Hearing loss and retinitis pigmentosa are rarely found in combination. Therefore, most people who have retinitis pigmentosa and hearing loss probably have Usher syndrome. Special tests such as electronystagmography (ENG) to detect balance problems and electroretinography (ERG) to detect retinitis pigmentosa help doctors to detect Usher syndrome early. Early diagnosis is important in order to begin special educational training programs to help the individual manage the combined hearing and vision difficulties.



Presently, there is no cure for Usher syndrome. The best treatment involves early identification in order to begin educational programs. The exact nature of these educational programs will depend on the severity of the hearing and vision impairments as well as the age and abilities of the individual. Typically, individuals will benefit from adjustment and career counseling; access to technology such as hearing aids, assistive listening devices, or cochlear implants; orientation and mobility training; and communication services and independent-living training that may include braille instruction, low-vision services, or auditory training.



Researchers are currently trying to locate the genes that cause the syndrome and identify the function of those genes. This research will lead to improved genetic counseling and early diagnosis, and may eventually expand treatment options.


Scientists are also developing mice that have the same characteristics as humans who have the various types of Usher syndrome.

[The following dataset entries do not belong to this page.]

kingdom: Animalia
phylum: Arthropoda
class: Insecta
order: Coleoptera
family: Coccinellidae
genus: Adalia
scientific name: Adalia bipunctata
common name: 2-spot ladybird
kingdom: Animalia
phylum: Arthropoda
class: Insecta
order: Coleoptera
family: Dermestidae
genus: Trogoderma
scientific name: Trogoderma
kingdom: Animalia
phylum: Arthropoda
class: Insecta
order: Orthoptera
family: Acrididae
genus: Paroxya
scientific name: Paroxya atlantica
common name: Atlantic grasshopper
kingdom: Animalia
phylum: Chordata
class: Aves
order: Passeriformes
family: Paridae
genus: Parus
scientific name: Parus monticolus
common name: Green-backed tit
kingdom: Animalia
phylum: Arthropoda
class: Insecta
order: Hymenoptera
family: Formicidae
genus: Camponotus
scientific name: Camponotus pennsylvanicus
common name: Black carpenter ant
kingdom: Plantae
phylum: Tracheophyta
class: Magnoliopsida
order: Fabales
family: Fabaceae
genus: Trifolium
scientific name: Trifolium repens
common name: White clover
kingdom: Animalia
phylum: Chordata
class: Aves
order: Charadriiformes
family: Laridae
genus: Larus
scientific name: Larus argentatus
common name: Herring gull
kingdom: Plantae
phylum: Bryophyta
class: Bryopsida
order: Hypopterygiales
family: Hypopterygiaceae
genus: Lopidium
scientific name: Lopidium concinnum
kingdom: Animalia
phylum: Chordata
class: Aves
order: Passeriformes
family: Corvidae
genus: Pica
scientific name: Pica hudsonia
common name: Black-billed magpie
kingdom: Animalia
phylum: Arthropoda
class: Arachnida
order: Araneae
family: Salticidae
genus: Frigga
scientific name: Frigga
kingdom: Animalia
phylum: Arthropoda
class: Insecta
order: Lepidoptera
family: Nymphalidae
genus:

Mouse models will make it easier to determine the function of the various genes involved in Usher syndrome. Research is also being conducted to improve the early identification of children with the syndrome. Treatment strategies such as the use of cochlear implants for hearing impairment and intervention strategies to alleviate retinitis pigmentosa are also being examined.


Currently, 12 loci have been found to cause Usher syndrome. A locus is a small segment of chromosome on which one or more genes are housed. For seven of the 12 loci, genes and the proteins that they encode have been identified. The genes that cause Usher syndrome are MY07A, USH1C, CDH23, PCDH15, and SANS, which cause USH1; USH2A, which causes USH2; and USH3A, which causes USH3. The resulting proteins that the genes encode help cells in the retina, the part of the eye that receives images of objects, and the cochlea to function.


In April 2003, NIDCD researchers, along with their research collaborators from universities in New York, NY, and Tel Aviv, Israel, pinpointed a mutation, named R245X, of the PCDH15 gene that accounts for a large percentage of USH1 cases in today's Ashkenazi Jewish population. (The term Ashkenazi describes Jewish people who originate from eastern Europe.) Because of this finding, researchers conclude that Ashkenazi Jewish infants with bilateral, profound hearing loss who lack another known mutation that causes hearing loss should be screened for the R245X mutation. If a child's USH1 is discovered early on, before she loses the ability to see, then that child is more likely to benefit from the full spectrum of intervention strategies that are available to help her communicate and participate in life's activities.